Money and Accounting
Sometimes lawyers handle money for clients. The lawyer must promptly and completely account for a client’s money. If there is any significant delay in receiving money from a lawyer or in getting a complete accounting, a complaint can be filed.
Conflicts of Interest
A lawyer owes a client his undivided loyalty, unburdened by the interests of other clients or the lawyer’s own personal interest. A lawyer should not represent more than one client in a matter unless both consent after full disclosure by the lawyer. If you believe that your lawyer is acting improperly in representing conflicting interests, you may file a complaint.
Lawyers are forbidden to make intentionally false statements, either to their own clients or to others. If you believe your lawyer has lied to you, such as to cover up his neglect of your matter, you may file a complaint. Lawyers may represent their clients’ interests aggressively, which may involve relying on the clients’ version of the facts. In lawsuits, most disputes about the facts are resolved by the courts.
Though it is unethical for a lawyer to charge a clearly excessive fee, the Board cannot resolve a fee dispute. A fee dispute usually does not involve ethics but is a legal dispute that must be resolved in the court by the application of basic principles of contract law. Fee arbitration is an alternative method of resolving a fee dispute. Though not every local county bar association has a fee arbitration committee, your local bar association can be contacted to determine if it does have one or can create one to which your fee dispute can be submitted.
Malpractice, or Professional Negligence
Lawyers, like other professionals, sometimes make mistakes. A lawyer might handle a matter in a way that is inadequate but not unethical. If a client is damaged by a lawyer’s negligence, another lawyer should be consulted as to whether legal action should be brought in court. The Attorney Disciplinary Board has no jurisdiction of a negligence claim.

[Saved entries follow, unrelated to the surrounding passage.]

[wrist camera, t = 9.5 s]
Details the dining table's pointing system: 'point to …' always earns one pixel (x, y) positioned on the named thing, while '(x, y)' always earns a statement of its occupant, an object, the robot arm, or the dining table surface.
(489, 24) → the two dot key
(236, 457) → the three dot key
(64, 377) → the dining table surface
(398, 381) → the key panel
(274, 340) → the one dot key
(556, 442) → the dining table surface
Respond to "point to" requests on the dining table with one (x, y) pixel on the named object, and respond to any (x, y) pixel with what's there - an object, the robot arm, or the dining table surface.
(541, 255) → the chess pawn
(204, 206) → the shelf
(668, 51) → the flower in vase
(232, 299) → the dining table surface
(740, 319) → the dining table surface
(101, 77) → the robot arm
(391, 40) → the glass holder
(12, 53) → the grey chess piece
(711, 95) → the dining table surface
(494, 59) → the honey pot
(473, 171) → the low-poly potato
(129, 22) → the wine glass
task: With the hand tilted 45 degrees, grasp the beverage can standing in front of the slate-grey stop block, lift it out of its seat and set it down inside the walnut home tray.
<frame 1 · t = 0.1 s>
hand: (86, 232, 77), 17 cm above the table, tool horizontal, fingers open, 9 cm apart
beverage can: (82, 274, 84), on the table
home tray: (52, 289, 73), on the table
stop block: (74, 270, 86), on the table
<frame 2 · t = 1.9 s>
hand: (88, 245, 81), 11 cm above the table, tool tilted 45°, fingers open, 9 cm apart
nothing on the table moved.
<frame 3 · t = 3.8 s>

Most complaints that involve the behavior of an attorney outside the practice of law, such as rudeness, the use of profanity, landlord-tenant disputes and debtor-creditor matters generally are not professional ethics violations. However, serious matters, such as fraud or criminal offenses, may be subject to discipline.
The Opponent’s Lawyer
Can you complain against the other person’s lawyer? Sometimes, but such complaints often fail to understand our adversary system of justice. Lawyers must represent their own clients aggressively, and are usually entitled to rely on their client's version of the facts.

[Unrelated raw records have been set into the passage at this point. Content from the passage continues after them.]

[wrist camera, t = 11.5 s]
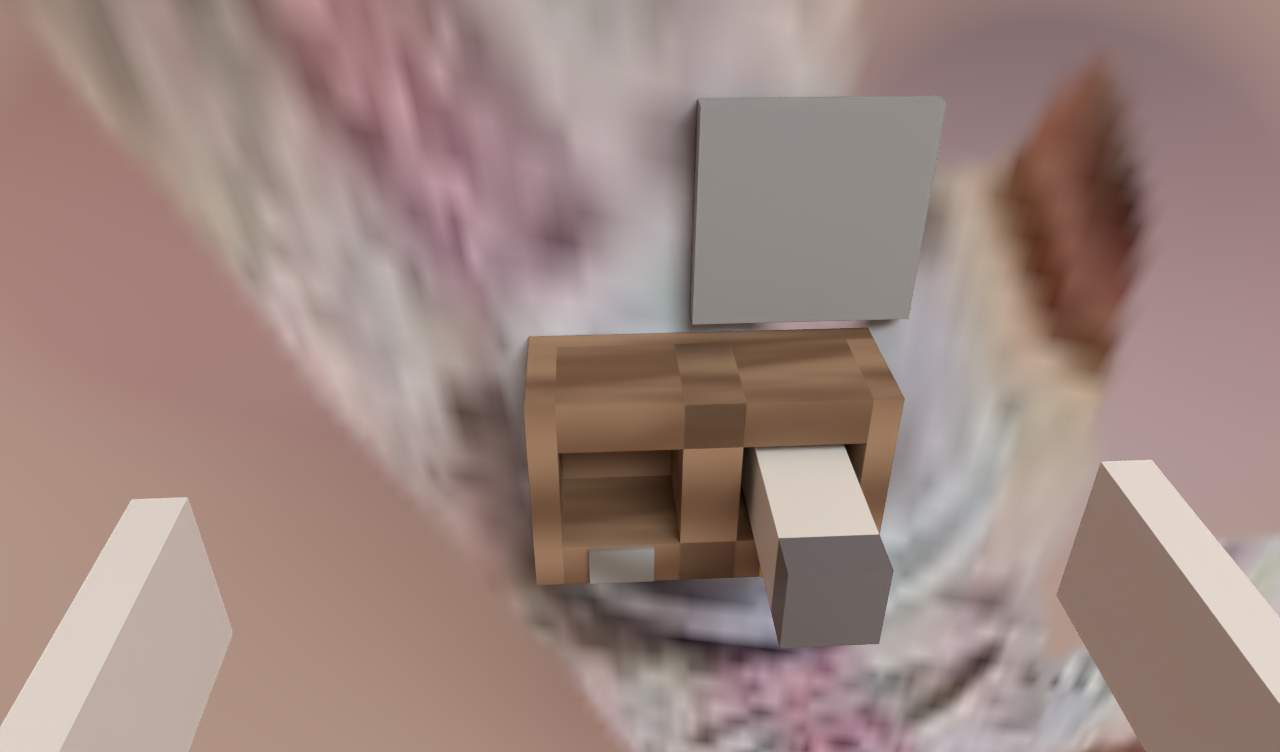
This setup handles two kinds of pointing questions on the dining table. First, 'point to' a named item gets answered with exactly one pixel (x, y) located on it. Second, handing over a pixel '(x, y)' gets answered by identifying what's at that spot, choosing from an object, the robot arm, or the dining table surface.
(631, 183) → the dining table surface
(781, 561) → the plug
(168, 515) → the robot arm
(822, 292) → the panel
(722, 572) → the socket block
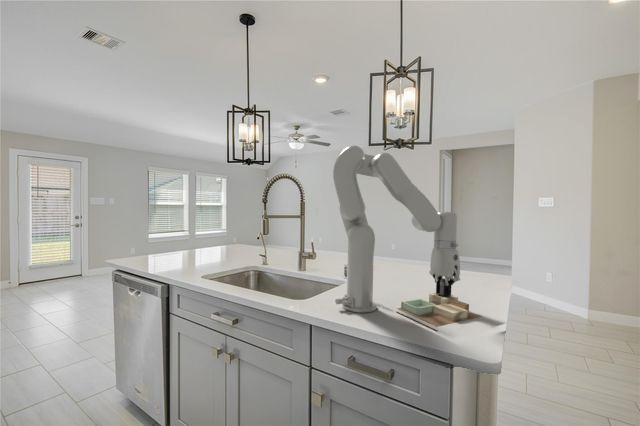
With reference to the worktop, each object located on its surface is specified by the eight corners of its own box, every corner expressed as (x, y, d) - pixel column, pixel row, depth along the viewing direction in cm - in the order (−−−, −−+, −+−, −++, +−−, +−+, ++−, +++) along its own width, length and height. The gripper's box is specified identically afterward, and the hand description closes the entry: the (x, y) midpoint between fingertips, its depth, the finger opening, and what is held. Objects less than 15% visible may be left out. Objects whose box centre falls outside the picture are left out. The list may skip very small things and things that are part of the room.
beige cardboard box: (452, 321, 96) (453, 313, 96) (433, 313, 104) (433, 305, 103) (467, 317, 100) (467, 310, 100) (447, 310, 107) (447, 303, 107)
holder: (444, 310, 107) (444, 299, 107) (428, 304, 113) (429, 293, 113) (457, 307, 110) (458, 296, 110) (442, 302, 116) (442, 291, 116)
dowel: (443, 307, 110) (444, 280, 109) (437, 305, 112) (438, 278, 112) (448, 306, 111) (449, 279, 111) (442, 304, 113) (443, 278, 113)
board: (436, 331, 92) (436, 313, 92) (396, 312, 108) (396, 297, 108) (482, 320, 102) (483, 304, 102) (439, 304, 118) (440, 290, 118)
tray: (417, 315, 101) (417, 308, 101) (401, 308, 107) (401, 301, 107) (436, 312, 105) (436, 304, 105) (420, 305, 112) (420, 298, 112)
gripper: (471, 247, 105) (469, 299, 106) (434, 242, 120) (433, 288, 120) (456, 248, 102) (455, 302, 102) (420, 242, 117) (419, 290, 117)
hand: (443, 294), depth 111 cm, fingers closed on dowel, 2 cm apart
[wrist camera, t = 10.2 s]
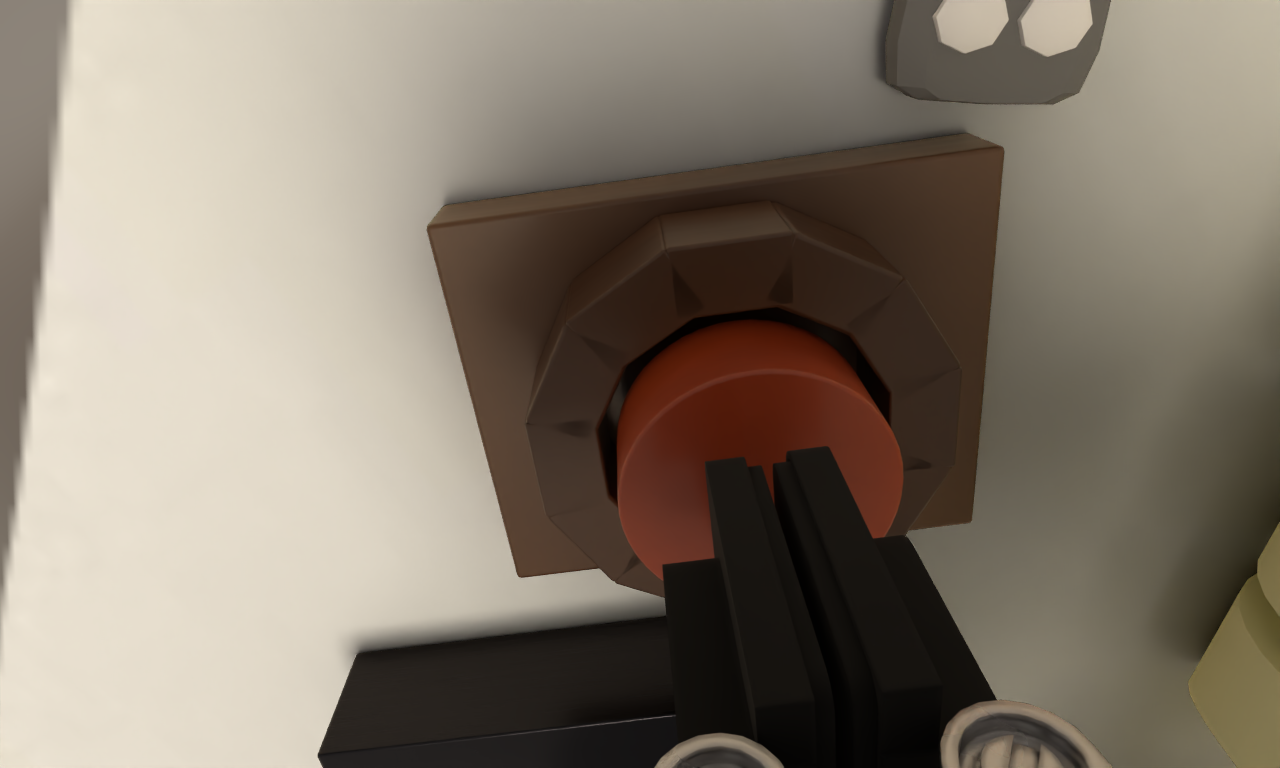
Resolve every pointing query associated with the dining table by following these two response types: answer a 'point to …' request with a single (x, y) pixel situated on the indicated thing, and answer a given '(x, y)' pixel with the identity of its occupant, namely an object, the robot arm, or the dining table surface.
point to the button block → (720, 317)
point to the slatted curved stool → (1246, 670)
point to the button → (742, 430)
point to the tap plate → (511, 702)
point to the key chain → (993, 49)
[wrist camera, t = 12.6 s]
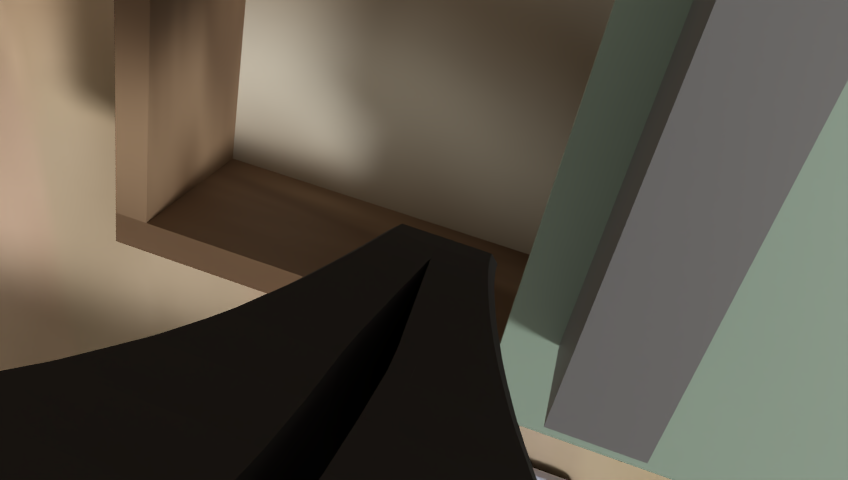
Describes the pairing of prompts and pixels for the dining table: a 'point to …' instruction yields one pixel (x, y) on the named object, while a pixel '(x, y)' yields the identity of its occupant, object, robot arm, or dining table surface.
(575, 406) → the lid
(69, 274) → the dining table surface
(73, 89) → the dining table surface
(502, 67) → the brown wooden tray
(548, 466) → the dining table surface
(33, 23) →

Such a system often produces different versions of the facts in lawsuits and a certain amount of hard feelings. Only flagrant abuses will result in discipline and usually after a court has ruled on the matter.
Prevent Problems With Your Lawyer
Many problems can be prevented if you know what to expect from lawyers and how to deal with lawyers. Suggestions for avoiding problems include:
Have Realistic Expectations
Some people are dissatisfied with lawyers because they have unrealistic expectations. Ask your lawyer what to expect. How long will the matter take? About how much will it cost? What are the unpredictable factors?

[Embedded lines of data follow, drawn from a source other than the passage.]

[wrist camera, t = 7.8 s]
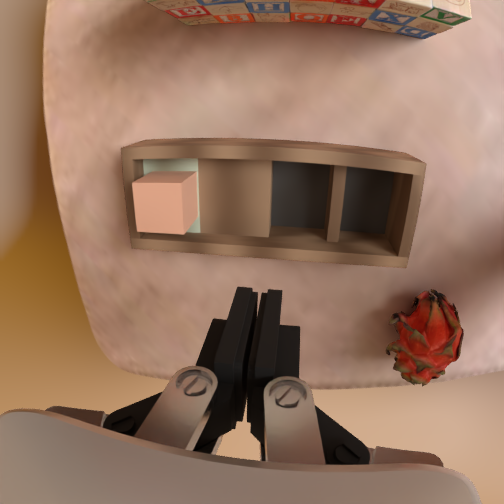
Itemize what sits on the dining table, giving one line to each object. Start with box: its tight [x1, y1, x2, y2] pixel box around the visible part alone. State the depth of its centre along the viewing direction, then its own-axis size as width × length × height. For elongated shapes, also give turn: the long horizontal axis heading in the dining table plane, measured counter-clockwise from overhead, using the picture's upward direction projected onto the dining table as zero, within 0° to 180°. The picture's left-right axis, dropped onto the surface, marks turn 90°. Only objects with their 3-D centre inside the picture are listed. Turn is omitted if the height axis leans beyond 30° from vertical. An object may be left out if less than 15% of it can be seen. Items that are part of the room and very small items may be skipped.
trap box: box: [121, 138, 426, 268], centre depth 27 cm, size 24×9×5 cm, turn 89°
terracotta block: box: [132, 171, 198, 235], centre depth 25 cm, size 4×4×4 cm
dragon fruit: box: [386, 289, 464, 386], centre depth 30 cm, size 8×8×12 cm
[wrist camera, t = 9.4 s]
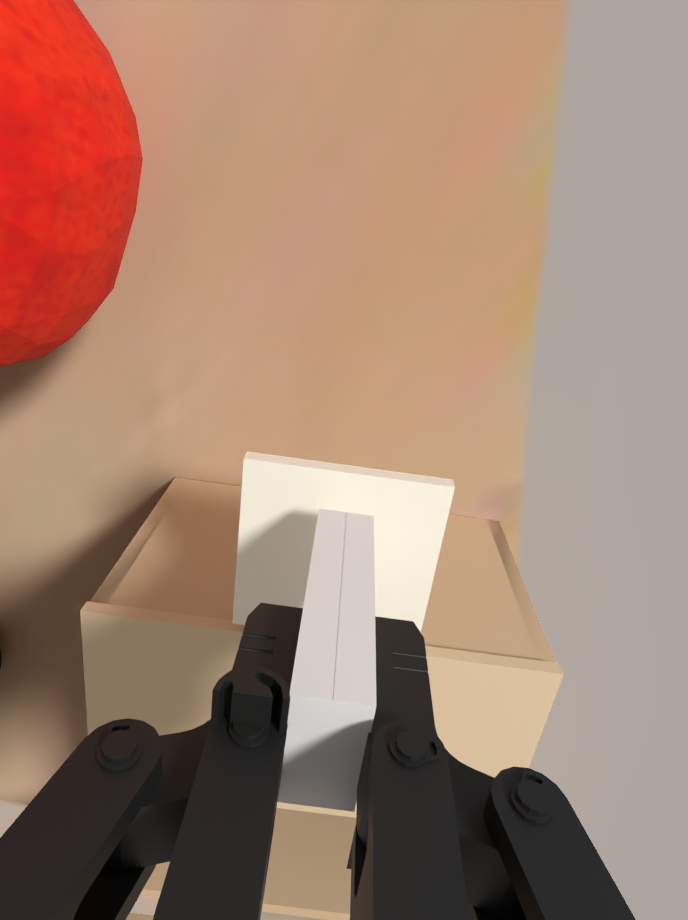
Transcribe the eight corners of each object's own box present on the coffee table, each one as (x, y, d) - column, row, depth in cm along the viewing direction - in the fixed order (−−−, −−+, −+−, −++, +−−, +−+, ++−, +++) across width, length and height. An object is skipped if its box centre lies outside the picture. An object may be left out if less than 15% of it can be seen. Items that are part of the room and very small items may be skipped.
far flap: (96, 773, 23) (90, 784, 22) (77, 428, 17) (68, 434, 17) (500, 823, 23) (503, 836, 23) (618, 502, 17) (625, 510, 17)
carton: (171, 717, 35) (104, 893, 26) (175, 477, 29) (88, 603, 20) (435, 751, 36) (457, 936, 27) (498, 521, 29) (556, 665, 20)
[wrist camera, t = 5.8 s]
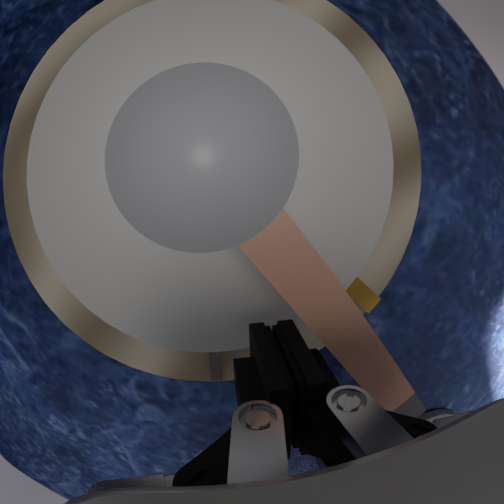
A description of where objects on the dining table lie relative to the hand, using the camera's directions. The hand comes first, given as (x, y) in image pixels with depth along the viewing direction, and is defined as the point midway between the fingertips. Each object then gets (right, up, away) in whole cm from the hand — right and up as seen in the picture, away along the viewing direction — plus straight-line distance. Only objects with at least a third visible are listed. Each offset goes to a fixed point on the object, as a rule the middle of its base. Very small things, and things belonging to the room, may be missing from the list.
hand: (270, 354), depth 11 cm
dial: (-1, +5, +2) cm, 6 cm away
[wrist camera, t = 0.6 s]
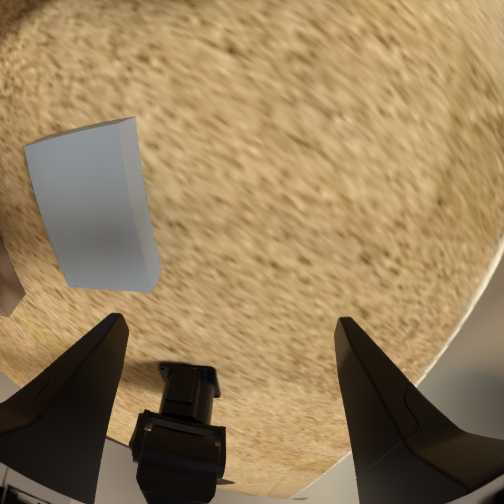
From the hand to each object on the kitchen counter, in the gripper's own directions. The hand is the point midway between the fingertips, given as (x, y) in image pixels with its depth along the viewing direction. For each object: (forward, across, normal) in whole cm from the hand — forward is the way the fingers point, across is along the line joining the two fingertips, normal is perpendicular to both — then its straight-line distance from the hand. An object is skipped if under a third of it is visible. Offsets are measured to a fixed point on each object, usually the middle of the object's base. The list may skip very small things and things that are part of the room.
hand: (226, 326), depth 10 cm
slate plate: (+11, +11, 0) cm, 16 cm away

Furnish documents and information to your lawyer promptly. In return, expect the lawyer to keep you informed and to give you copies of important documents.
If you change your address or phone number, let your lawyer know. If you change your mind about the legal matter, keep the lawyer informed.
Expect your lawyer to keep you informed of all important developments. If you are dissatisfied, let your lawyer know why. Write to confirm all important understandings.
Make sure you have an agreement as to your lawyer’s fees, in writing if possible.